• Exercise directions: In the records below, the relevant part opens with the line containing "Dr. Jeremy Lyon" and closes with the line containing "lli impiegati nel"; print that part exactly and only, without its pictures.

• Data shown:
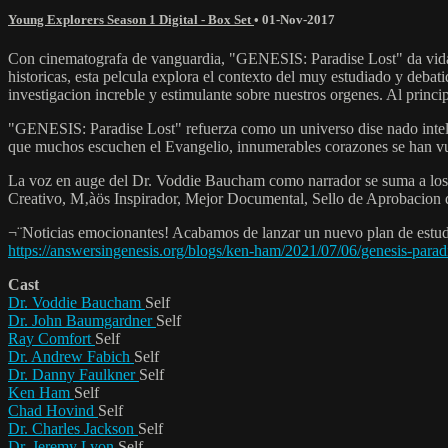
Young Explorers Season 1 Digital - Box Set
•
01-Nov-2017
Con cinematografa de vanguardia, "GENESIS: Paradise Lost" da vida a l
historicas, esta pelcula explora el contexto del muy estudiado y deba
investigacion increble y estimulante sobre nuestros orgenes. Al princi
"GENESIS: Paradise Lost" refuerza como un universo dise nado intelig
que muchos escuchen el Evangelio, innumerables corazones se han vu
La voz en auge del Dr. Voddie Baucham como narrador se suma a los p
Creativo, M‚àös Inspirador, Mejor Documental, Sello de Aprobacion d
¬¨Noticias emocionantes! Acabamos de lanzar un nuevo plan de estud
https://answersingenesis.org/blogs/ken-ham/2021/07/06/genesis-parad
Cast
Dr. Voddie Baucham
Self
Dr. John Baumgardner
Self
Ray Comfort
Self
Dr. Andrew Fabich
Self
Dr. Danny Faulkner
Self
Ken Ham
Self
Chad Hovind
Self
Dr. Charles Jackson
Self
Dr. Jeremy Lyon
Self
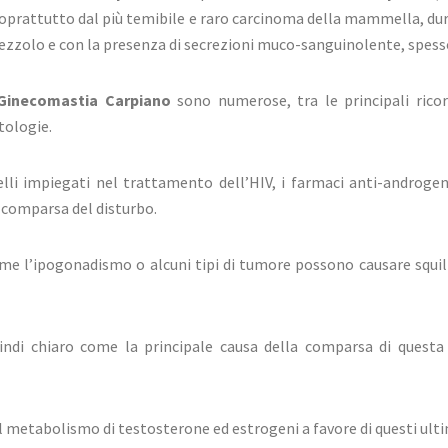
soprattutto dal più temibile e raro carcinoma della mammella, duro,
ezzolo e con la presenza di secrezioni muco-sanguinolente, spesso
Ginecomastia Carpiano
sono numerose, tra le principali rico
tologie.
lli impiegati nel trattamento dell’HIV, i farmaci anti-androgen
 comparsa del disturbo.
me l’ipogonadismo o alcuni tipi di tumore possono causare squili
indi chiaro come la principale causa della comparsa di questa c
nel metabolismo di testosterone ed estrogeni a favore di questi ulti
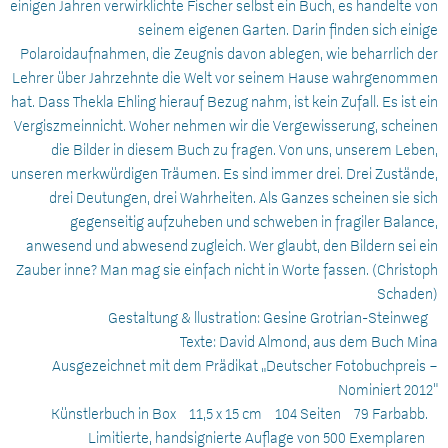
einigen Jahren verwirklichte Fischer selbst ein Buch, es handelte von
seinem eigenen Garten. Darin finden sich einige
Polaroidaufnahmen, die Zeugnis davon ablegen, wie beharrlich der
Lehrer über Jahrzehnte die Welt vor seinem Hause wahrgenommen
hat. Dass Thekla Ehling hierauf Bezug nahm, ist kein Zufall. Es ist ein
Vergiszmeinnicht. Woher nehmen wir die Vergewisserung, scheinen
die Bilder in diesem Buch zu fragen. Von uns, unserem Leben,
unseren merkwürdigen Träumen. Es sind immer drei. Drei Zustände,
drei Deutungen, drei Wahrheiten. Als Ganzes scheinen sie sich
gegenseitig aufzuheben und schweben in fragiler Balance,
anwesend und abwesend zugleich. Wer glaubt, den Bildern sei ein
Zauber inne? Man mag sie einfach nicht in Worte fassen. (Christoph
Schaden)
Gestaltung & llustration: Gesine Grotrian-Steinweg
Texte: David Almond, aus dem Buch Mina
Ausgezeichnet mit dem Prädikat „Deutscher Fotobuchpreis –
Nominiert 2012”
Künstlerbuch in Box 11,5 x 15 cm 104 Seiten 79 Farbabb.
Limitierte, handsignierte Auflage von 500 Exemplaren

• Your solution:
Dr. Jeremy Lyon
Self
soprattutto dal più temibile e raro carcinoma della mammella, duro,
ezzolo e con la presenza di secrezioni muco-sanguinolente, spesso
Ginecomastia Carpiano
sono numerose, tra le principali rico
tologie.
lli impiegati nel trattamento dell’HIV, i farmaci anti-androgen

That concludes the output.